While an opportunity exists to enter the cannabis industry at the ground level, for social equity applicants, the path to establishing a successful cannabis business is fraught with challenges. While social equity programs aim to level the playing field, significant obstacles remain.

Social equity programs are designed to provide opportunities to those who have been marginalized by previous cannabis laws. Despite these intentions, applicants face numerous hurdles. In Missouri, many of the qualifying criteria are linked to economic indicators that signify a significant lack of funding and resources compared to many entrepreneurs in more traditional cannabis businesses.

Financial Burden

Starting a cannabis business requires substantial capital. From application fees to licensing costs, and the expenses of setting up a compliant operation, the financial burden can be overwhelming. Many social equity applicants lack access to traditional banking services and investment, exacerbating these challenges. The lack of financial resources and investment is a significant barrier for social equity applicants. With revisions to the structure of 280E round the bend, there is hope that new cannabis businesses may have access to more traditional avenues for financial support.

Limited Access to Real Estate

Securing a location that meets state and local zoning laws for cannabis businesses is another significant hurdle. Real estate for cannabis operations is limited and often expensive. Additionally, landlords may be hesitant to lease properties to cannabis businesses due to the stigma still associated with the industry.

Market Competition

Even if a social equity applicant overcomes the initial barriers, they face intense competition from well-established players in the industry. Larger companies with more resources can afford to dominate the market, making it difficult for smaller, equity-focused businesses to gain a foothold.
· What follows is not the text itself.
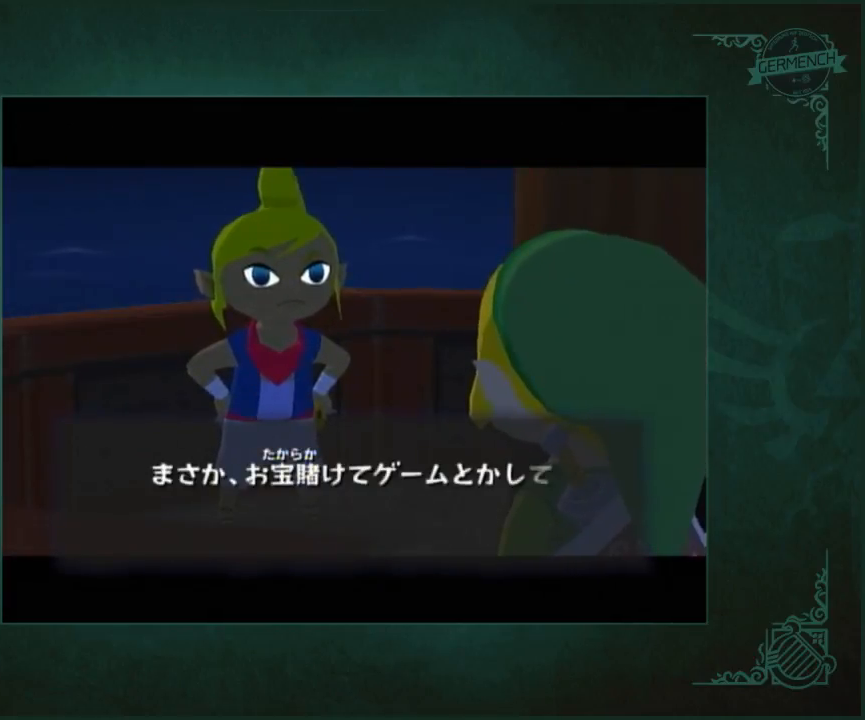
{"buttons": ["A"], "left_stick": "center", "right_stick": "center"}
In Missouri, however, the market competition for microbusinesses will be significantly different. While dispensaries will face the challenge of battling the existing licensees and big brands, wholesalers benefit from the creation of a submarket which restricts microbusiness dispensaries to only buying from other microbusinesses. This effectiuvely levels the playing field for microbusinesses while preserving much of the precious shelf space for new and emerging brands.

The Impact of Descheduling Marijuana

One of the most significant potential changes on the horizon for the cannabis industry is the descheduling of marijuana at the federal level. Currently, marijuana is classified as a Schedule I substance under the Controlled Substances Act, which creates numerous complications for cannabis businesses, particularly those owned by social equity applicants.
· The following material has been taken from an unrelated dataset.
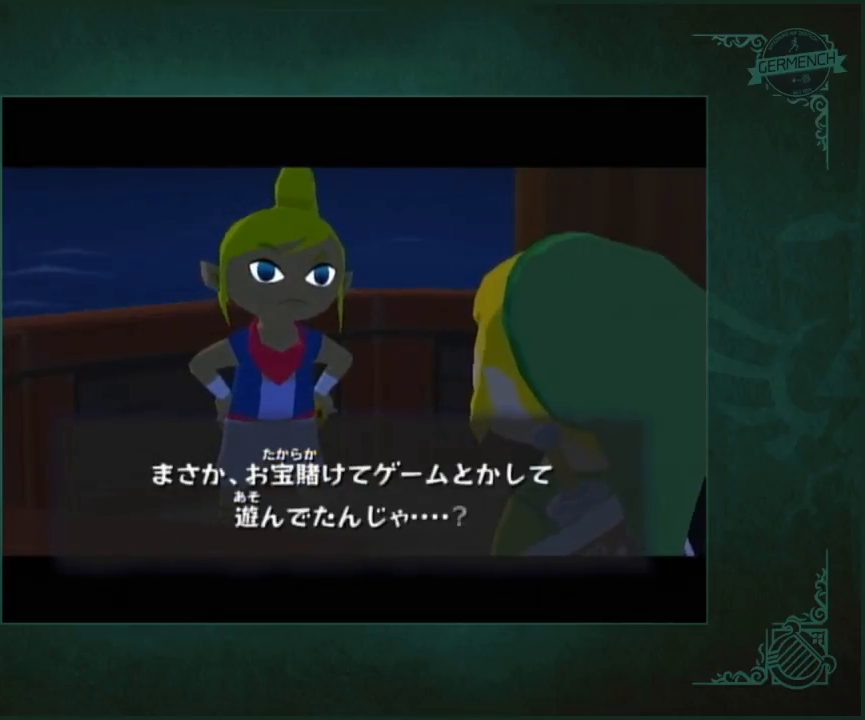
{"buttons": ["A"], "left_stick": "center", "right_stick": "center"}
Descheduling marijuana would allow cannabis businesses to access traditional banking services. This change would make it easier for social equity applicants to secure loans, manage finances, and operate more efficiently. The current reliance on cash transactions is not only cumbersome but also increases security risks.

Descheduling could also make federal grants and support programs available to cannabis businesses. These resources could provide much-needed financial assistance and support services to social equity applicants, helping them to overcome some of the financial and operational barriers they face.

Reduction in Stigma

Descheduling marijuana would help reduce the stigma associated with the cannabis industry. This change could lead to an increased willingness of existing companies and organizations to do business with cannabis businesses and a broader acceptance of cannabis companies in the mainstream community.
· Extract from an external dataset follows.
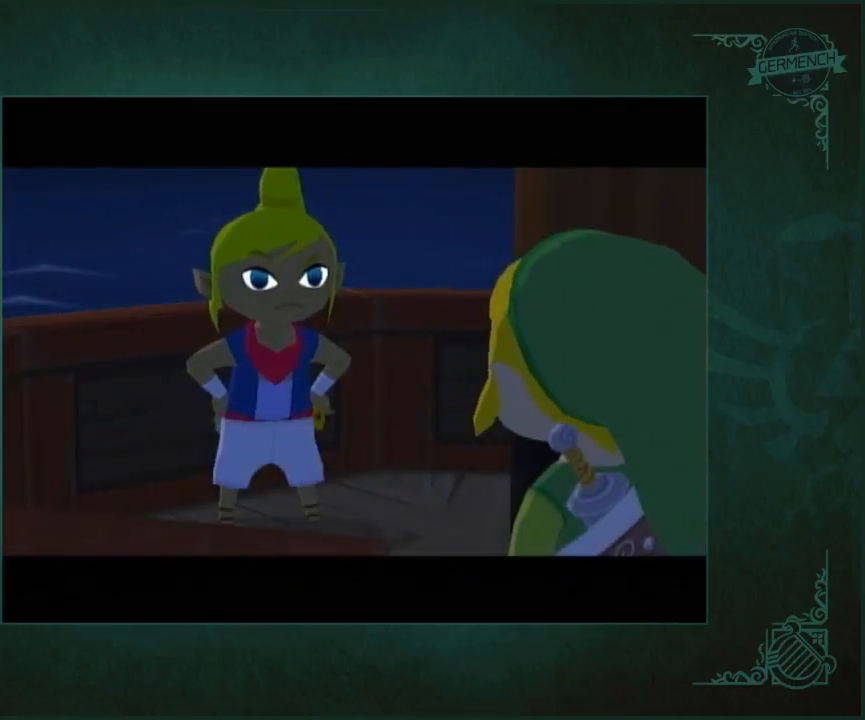
{"buttons": ["A"], "left_stick": "center", "right_stick": "center"}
While the path to establishing a cannabis business as a social equity applicant is challenging, it is not impossible. By leveraging available resources, forming strategic partnerships, and advocating for systemic change, social equity applicants can overcome these obstacles. The potential descheduling of marijuana at the federal level offers a promising future, with the potential to significantly reduce barriers and open new opportunities for these entrepreneurs.